── TEXTAUSZUG ──

Kawasaki W800 Special

Cool sein leicht gemacht. Mit der Kawasaki W800 Special. Kot fährt aus.
Testbericht Kawasaki W800 Special Edition
 

Kawasaki W800 Special

 
 

Die Sechziger Jahre. Jaja, die Sechziger Jahre. Die Zeit der Rebellion, des Aufbruchs, der Befreiung. Ach die Sechziger. The Roaring Sixties, wie der Engländer zu sagen pflegt. Oder Swinging? Keine Ahnung, woher soll ich das wissen, ich war nicht dabei! Ich habe weder in einer Studentenbewegung gegen die Grausamkeit des Krieges protestiert noch in einer Karnickelkommune gegen das Zwangskorsett der Zweierbeziehung kopuliert. (Leider, also was die Karnickel betrifft.) Das Lustige ist, Mitte der Sechziger waren Kawasaki Motorräder schon so alt wie ich es heute bin: 34. Was der grünen Marke jedes Recht gibt, im Jahr 2012 so etwas wie die W800 Special zu bauen, ohne peinlich zu wirken.

───
── VORLIEGENDE EINTRÄGE ──

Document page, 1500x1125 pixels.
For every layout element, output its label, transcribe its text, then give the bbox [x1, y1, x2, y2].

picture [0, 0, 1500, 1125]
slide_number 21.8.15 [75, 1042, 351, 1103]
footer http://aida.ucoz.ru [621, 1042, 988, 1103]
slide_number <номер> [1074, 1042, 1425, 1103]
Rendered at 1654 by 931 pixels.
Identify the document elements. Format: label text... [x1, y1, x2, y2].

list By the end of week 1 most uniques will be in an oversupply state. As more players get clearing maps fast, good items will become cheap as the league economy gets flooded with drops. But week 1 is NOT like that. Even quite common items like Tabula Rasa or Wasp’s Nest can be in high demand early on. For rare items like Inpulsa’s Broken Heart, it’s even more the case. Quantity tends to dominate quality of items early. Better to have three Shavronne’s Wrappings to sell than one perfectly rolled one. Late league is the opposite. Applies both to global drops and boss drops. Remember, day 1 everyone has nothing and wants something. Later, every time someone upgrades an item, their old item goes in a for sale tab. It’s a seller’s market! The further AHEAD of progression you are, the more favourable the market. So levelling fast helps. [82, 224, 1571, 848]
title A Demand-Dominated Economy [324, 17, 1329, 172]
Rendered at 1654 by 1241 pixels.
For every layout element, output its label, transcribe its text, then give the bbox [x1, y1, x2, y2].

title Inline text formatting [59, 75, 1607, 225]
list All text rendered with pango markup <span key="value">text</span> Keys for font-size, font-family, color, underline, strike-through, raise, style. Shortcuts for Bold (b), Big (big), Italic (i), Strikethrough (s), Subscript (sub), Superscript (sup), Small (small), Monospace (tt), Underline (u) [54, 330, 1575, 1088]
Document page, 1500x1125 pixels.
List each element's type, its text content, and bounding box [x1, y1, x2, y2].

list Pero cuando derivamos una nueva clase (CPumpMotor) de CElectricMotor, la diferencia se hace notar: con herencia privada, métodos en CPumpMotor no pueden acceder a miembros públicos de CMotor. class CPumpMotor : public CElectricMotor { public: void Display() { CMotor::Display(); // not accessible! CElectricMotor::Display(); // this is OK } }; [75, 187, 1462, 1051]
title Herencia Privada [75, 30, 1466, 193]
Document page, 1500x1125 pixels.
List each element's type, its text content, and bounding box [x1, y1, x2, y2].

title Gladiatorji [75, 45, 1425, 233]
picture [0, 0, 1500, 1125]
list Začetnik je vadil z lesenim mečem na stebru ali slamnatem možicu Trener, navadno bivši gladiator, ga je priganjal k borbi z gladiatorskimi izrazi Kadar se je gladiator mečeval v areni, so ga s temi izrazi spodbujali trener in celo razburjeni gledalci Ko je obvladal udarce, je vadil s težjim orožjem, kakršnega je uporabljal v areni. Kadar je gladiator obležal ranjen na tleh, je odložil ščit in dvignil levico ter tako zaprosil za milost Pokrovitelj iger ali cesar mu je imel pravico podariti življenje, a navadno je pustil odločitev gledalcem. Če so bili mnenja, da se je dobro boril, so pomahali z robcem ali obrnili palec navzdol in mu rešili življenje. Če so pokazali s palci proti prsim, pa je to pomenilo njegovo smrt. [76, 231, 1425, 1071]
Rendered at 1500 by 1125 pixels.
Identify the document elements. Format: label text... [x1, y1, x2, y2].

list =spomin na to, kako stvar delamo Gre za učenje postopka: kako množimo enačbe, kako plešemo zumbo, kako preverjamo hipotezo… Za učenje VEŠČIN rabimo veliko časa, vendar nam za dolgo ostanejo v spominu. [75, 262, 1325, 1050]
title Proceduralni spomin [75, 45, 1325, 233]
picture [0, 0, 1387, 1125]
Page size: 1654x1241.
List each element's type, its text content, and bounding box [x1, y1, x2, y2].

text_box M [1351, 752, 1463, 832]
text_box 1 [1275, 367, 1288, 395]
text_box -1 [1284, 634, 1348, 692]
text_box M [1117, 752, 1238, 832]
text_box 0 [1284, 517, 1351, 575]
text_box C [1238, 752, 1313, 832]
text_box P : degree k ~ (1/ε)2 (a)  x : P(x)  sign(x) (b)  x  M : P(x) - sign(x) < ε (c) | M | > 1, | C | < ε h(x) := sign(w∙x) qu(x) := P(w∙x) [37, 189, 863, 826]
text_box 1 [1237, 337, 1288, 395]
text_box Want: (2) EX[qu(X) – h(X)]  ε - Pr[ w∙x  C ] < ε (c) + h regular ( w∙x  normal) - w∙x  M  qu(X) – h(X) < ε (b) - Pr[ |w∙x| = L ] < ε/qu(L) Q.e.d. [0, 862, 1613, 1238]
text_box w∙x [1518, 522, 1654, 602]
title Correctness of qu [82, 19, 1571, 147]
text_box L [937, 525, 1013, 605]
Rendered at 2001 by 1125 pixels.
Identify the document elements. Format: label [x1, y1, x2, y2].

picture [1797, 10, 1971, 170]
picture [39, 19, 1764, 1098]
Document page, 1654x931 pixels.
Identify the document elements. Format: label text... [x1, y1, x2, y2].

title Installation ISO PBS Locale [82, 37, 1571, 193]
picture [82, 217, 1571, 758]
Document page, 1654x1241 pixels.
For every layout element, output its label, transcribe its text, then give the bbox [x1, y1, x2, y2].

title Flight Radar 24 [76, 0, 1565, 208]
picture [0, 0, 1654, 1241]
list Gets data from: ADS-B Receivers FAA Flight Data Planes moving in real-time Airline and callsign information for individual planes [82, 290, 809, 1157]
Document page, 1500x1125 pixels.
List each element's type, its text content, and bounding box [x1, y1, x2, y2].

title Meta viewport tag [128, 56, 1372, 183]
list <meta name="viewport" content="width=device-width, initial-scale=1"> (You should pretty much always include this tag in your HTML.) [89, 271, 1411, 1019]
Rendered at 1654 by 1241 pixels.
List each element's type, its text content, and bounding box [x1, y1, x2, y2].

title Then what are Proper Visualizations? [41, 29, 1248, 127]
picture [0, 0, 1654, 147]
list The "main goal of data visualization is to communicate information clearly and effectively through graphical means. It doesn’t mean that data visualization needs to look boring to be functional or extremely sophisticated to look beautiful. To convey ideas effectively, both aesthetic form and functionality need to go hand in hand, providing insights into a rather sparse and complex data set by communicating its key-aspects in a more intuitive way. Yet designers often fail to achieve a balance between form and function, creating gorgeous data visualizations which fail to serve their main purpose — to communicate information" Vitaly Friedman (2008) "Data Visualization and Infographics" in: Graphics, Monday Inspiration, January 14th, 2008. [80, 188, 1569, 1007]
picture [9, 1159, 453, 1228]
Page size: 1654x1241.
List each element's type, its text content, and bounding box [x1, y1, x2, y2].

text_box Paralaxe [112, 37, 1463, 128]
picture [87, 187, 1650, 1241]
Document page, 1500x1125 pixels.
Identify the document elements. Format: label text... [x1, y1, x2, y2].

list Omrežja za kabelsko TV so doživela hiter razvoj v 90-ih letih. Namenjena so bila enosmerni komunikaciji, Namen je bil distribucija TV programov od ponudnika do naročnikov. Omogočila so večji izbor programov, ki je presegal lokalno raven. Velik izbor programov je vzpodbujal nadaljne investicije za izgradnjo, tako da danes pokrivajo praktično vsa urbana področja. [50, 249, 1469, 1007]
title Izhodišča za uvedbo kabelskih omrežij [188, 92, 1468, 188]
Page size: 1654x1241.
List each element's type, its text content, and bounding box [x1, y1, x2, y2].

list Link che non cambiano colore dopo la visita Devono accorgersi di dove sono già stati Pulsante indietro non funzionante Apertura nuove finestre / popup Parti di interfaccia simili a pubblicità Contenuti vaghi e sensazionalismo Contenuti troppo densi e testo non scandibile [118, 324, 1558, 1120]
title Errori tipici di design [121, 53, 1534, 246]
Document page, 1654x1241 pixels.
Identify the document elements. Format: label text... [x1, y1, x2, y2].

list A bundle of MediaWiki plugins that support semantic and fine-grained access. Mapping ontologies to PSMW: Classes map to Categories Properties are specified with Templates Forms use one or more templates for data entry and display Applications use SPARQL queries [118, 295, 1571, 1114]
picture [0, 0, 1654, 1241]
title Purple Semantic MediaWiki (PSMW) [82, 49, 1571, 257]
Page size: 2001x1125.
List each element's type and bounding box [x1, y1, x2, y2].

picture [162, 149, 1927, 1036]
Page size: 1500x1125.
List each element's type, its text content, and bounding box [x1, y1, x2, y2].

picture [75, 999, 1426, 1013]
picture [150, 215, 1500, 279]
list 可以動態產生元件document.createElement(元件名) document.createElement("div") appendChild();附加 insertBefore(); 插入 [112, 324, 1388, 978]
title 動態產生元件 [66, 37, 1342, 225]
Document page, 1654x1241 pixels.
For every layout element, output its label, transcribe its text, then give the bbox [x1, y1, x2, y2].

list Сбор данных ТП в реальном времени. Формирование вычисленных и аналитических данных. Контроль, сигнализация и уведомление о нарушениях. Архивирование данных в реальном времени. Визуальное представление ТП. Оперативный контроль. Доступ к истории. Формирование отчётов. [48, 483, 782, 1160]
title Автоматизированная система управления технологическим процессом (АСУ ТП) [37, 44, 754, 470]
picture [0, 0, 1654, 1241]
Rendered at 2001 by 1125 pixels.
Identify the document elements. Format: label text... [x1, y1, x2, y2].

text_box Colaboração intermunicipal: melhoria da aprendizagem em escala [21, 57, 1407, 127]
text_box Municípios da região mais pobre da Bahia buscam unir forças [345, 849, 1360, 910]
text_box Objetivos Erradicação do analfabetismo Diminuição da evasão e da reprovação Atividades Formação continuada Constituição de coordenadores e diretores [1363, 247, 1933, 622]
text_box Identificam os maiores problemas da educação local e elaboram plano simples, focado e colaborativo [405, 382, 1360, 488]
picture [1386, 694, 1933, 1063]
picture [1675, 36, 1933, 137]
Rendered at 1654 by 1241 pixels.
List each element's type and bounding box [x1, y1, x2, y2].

───

AUFGABEN
- a) Gib aus dem Testbericht zur W800 Special das Stück von „Cool sein leicht“ bis „peinlich zu wirken.“ wortgetreu aus.
- b) Beantworte kurz diese Fragen zum Testbericht zur W800 Special:
(i) Wie alt waren Kawasaki Motorräder laut Text Mitte der Sechziger?
(ii) In welchem Jahr baut Kawasaki die W800 Special?
(iii) Mit welcher Farbe wird die Marke Kawasaki im Text bezeichnet?

ANTWORTEN
- a)
Cool sein leicht gemacht. Mit der Kawasaki W800 Special. Kot fährt aus.
Testbericht Kawasaki W800 Special Edition
 

Kawasaki W800 Special

 
 

Die Sechziger Jahre. Jaja, die Sechziger Jahre. Die Zeit der Rebellion, des Aufbruchs, der Befreiung. Ach die Sechziger. The Roaring Sixties, wie der Engländer zu sagen pflegt. Oder Swinging? Keine Ahnung, woher soll ich das wissen, ich war nicht dabei! Ich habe weder in einer Studentenbewegung gegen die Grausamkeit des Krieges protestiert noch in einer Karnickelkommune gegen das Zwangskorsett der Zweierbeziehung kopuliert. (Leider, also was die Karnickel betrifft.) Das Lustige ist, Mitte der Sechziger waren Kawasaki Motorräder schon so alt wie ich es heute bin: 34. Was der grünen Marke jedes Recht gibt, im Jahr 2012 so etwas wie die W800 Special zu bauen, ohne peinlich zu wirken.

- b)
(i) 34 Jahre
(ii) 2012
(iii) Grün